Urteil des Höchsten Gerichts Vorerst keine gleichgeschlechtliche Ehe in Indien
Im konservativ geprägten Indien dürfen gleichgeschlechtliche Paare weiterhin nicht heiraten. Das Höchste Gericht lehnte eine Legalisierung im bevölkerungsreichsten Land der Erde vorerst ab. Die Richter sehen die Zuständigkeit bei der Regierung.
In einem mit Spannung erwarteten Urteil hat das Höchste Gericht Indiens die Legalisierung der gleichgeschlechtlichen Ehe in dem Land vorerst abgelehnt. Die Richter argumentierten, dass sie gar keine Befugnis hätten, die Ehe für alle zu öffnen - stattdessen sei das Parlament dafür zuständig.
Das Gericht forderte nun die Regierung auf, Rahmenbedingungen für eine staatliche Akzeptanz entsprechender Partnerschaften zu schaffen. "Gleichberechtigung verlangt, dass Menschen nicht aufgrund ihrer sexuellen Orientierung diskriminiert werden", so das Gericht. Zudem sei es falsch, die Ehe als unveränderliche Institution einzustufen.
Zugleich wiesen die Richter das Argument der indischen Regierung zurück, die Legalisierung der gleichgeschlechtlichen Ehe sei lediglich eine Forderung der urbanen Elite. "Homosexualität oder Queerness ist kein urbanes Konzept und auch nicht auf die Oberschicht der Gesellschaft beschränkt", hieß es.
Mehrere Paare hatten sich zuvor an das Gericht gewandt, um eine gesetzliche Regelung im patriarchal geprägten Indien zu erreichen. Sie argumentierten unter anderem, dass die Ehe für sie wichtig sei, weil sie wichtige Rechte wie gemeinsame Bankkonten, Erbschaften oder Adoptionen beinhalte.

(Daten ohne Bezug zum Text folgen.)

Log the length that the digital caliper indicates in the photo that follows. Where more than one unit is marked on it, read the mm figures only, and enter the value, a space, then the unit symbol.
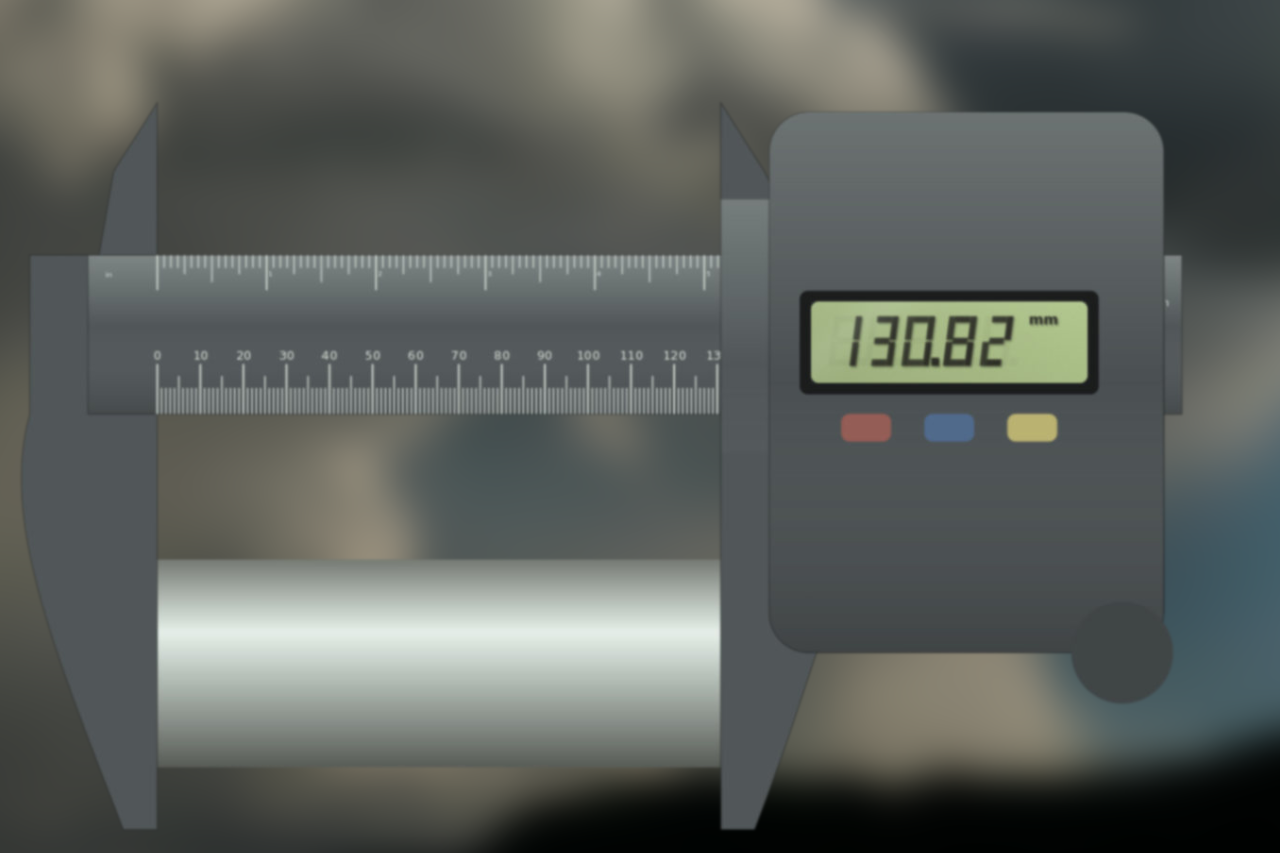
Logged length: 130.82 mm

Mehr Sichtbarkeit, mehr Akzeptanz
Indien ist das bevölkerungsreichste Land der Welt. Dass in der konservativ geprägten Gesellschaft und ihrem Kasten-System überhaupt über die gleichgeschlechtliche Ehe debattiert wird, ist ein Erfolg für die queere Gemeinschaft.
Mit der oft auch als "Homo-Ehe" bezeichneten gleichgeschlechtlichen Ehe, die nur wenige nicht-westliche Länder haben, hofften Betroffene in Indien auf mehr Anerkennung in der Öffentlichkeit. Die LGBTQIA+-Community beklagt eine Stigmatisierung in der indischen Gesellschaft. Viele Familien wollten nicht, dass ihre Kinder der Community angehören und ließen sie dies auch spüren.
Die englische Abkürzung LGBTQIA+ steht für Lesben, Schwule, Bisexuelle, Intersexuelle, Asexuelle, Trans- und auch queere Personen. Als queer bezeichnen sich Menschen, die sich nicht mit dem traditionellen Rollenbild von Mann und Frau oder anderen Normen rund um Geschlecht und Sexualität identifizieren.
In diesem Sinne argumentierte auch die Regierung, dass in der indischen Kultur eine Ehe zwischen Frau und Mann stattfinden solle. Auch religiöse Anführer - Hindus, Muslime sowie Christen - stellten sich gegen die Öffnung der Ehe für alle. Dennoch hatte das Höchste Gericht im Jahr 2018 im Sinne der queeren Community entschieden. Damals kippten die Richter eine Bestimmung aus der britischen Kolonialzeit, die einvernehmlichen Sex von homosexuellen Personen verbot.